The Sixth Circuit recently called out Whirlpool’s bullshit tax shelter. Whirlpool Fin. Corp. v. Commissioner, 19 F.4th 944 (6th Cir. Dec. 6, 2021), CA6 here and GS here, affirming 154 T.C. 142 (2020), here; see Whirlpool’s BS Tax Shelter Fails in the 6th Circuit; on Statutory Interpretation and Legislative History (12/7/21; 2/22/22), here. Not surprisingly, given the stakes, Whirlpool filed a petition for certiorari. See the Supreme Court docket entries here for handy links to the documents I discuss here.
Here is the trajectory of filings from the docket entries:
- On June 30, 2022, Whirlpool filed its petition. The question presented is (without the context fluff in the petition:
Whether the divided Sixth Circuit properly held—in conflict with precedent of this Court and settled administrative-law principles—that a statute that is conditioned on regulations delineating its reach may be enforced without regard to those regulations?
- On
August 3, 2022, the United States through the Solicitor General (SG) filed its
one-sentence Waiver: “The Government
hereby waives its right to file a response to the petition in this case, unless
requested to do so by the Court.” [Wow!
Take that Whirlpool; when I was with DOJ Tax Appellate, I don’t remember any
case where we did that rather than filing a brief in opposition; I interpret
the waiver as saying that the petition is not of sufficient merit to
warrant a brief in opposition; there has to be a backstory there.]
- On August 3 and 4, three amicus briefs were filed on behalf of (i) the National Association of Manufacturers, (ii) a group of major national accounting firms (PWC, Deloitte Tax LLP, and KPMG LLP; and (iii) a group consisting of the Silicon Valley Tax Directors Group, National Foreign Trade Council, Information Technology Industry Council, and Technet.

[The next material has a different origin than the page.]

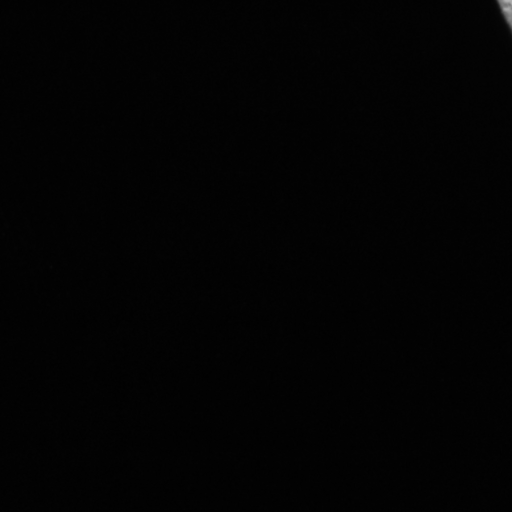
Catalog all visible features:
river: (73, 189)
river: (158, 424)
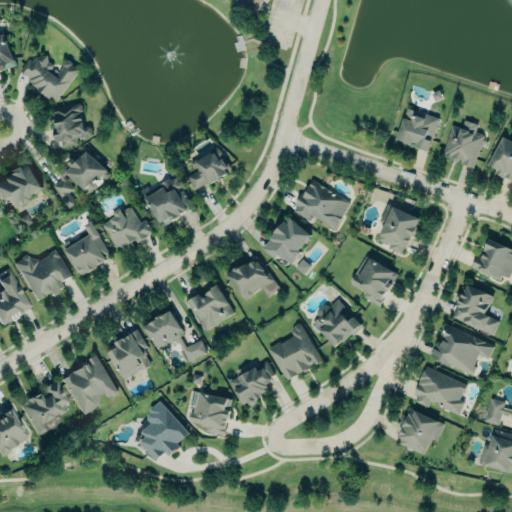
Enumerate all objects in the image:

Only one of the amicus briefs (# iii above) states the question to set up the arguments in the amicus brief, by just quoting the question presented in the petition. I thought that a bit odd that two of the amicus briefs left out the question presented for which they were arguing cert should be granted. But, what do I know?
What is all the kerfuffle about, particularly when the SG has given the petition the back of her hand?
My quick cut is that the argument for cert is that, when the statute requires regulations (which the IRS has promulgated), industry can do anything they want so long as they do not run afoul of the express language of the regulation (at least as Whirlpool and amici read the regulation), even if it is clear from normal statutory interpretation that the statute covers the conduct in question. Here is the relevant excerpt from the Sixth Circuit’s majority opinion (pp. 952-953):
We acknowledge that § 954(d)(2) states that, if the provision’s two conditions are met, then “under regulations prescribed by the Secretary” the provision’s two consequences “shall” follow. And Whirlpool makes various arguments as to those regulations, seeking a result different from the one mandated by the statute itself. But the agency’s regulations can only implement the statute’s commands, not vary from 953*953 them. (The Tax Court read the “under regulations” text the same way. See Op. at ___ (“The Secretary was authorized to issue regulations implementing these results.”)). And the relevant command here—that Lux’s sales income “shall constitute foreign base company sales income of” Lux—could hardly be clearer.
Our dissenting colleague—in a thoughtful opinion, in this difficult case—reads the “under regulations” text to condition the two commands (the “shall[s]”) that follow. But that reading would delegate to the Secretary unfettered discretion to determine whether any consequences follow when the two conditions of § 954(d)(2) are met. That would amount to a power to do much more than “fill up the details.” Wayman v. Southard, 23 U.S. (10 Wheat.) 1, 43, 6 L.Ed. 253 (1825) (Marshall, C.J.). The dissent also argues that our reading of § 954(d)(2) would allow income from sources other than sales—for example, interest income—to be treated as FBSCI. But perhaps here the acronym gets in the way. Section 954(d)(2) twice refers not merely to “income,” but to “foreign base company sales income”—which makes clear enough the provision is confined to income from sales. We therefore agree with the Tax Court that, under the text of the statute alone, “[Lux’s] sales income is FBCSI that must be included in petitioners’ income under subpart F.” Op. at 949.
Given the clarity of the reasoning, all the Supreme Court can do by taking certiorari is to seize yet another opportunity to mess up the law. Just my cut.
I am tagging this blog entry with phantom regulations because I think there is a relationship between phantom regulations and the issue presented. I may say more on that later.
Added 8/16/22 at 9:30 am: I said that I might say more on the "phantom regulations" subject. But I find that someone has already discussed that. Andy Grewal, The Sixth Circuit Conjures Phantom Regulations (Notice and Comment 2/21/22), here (caveat, though, take Grewal's claims about tax exceptionalism with skepticism). And, also, I find that I had written something on it (citing Grewal's article) in Whirlpool's BS Tax Shelter Fails in the 6th Circuit; on Statutory Interpretation and Legislative History (12/7/21; 2/22/22), here.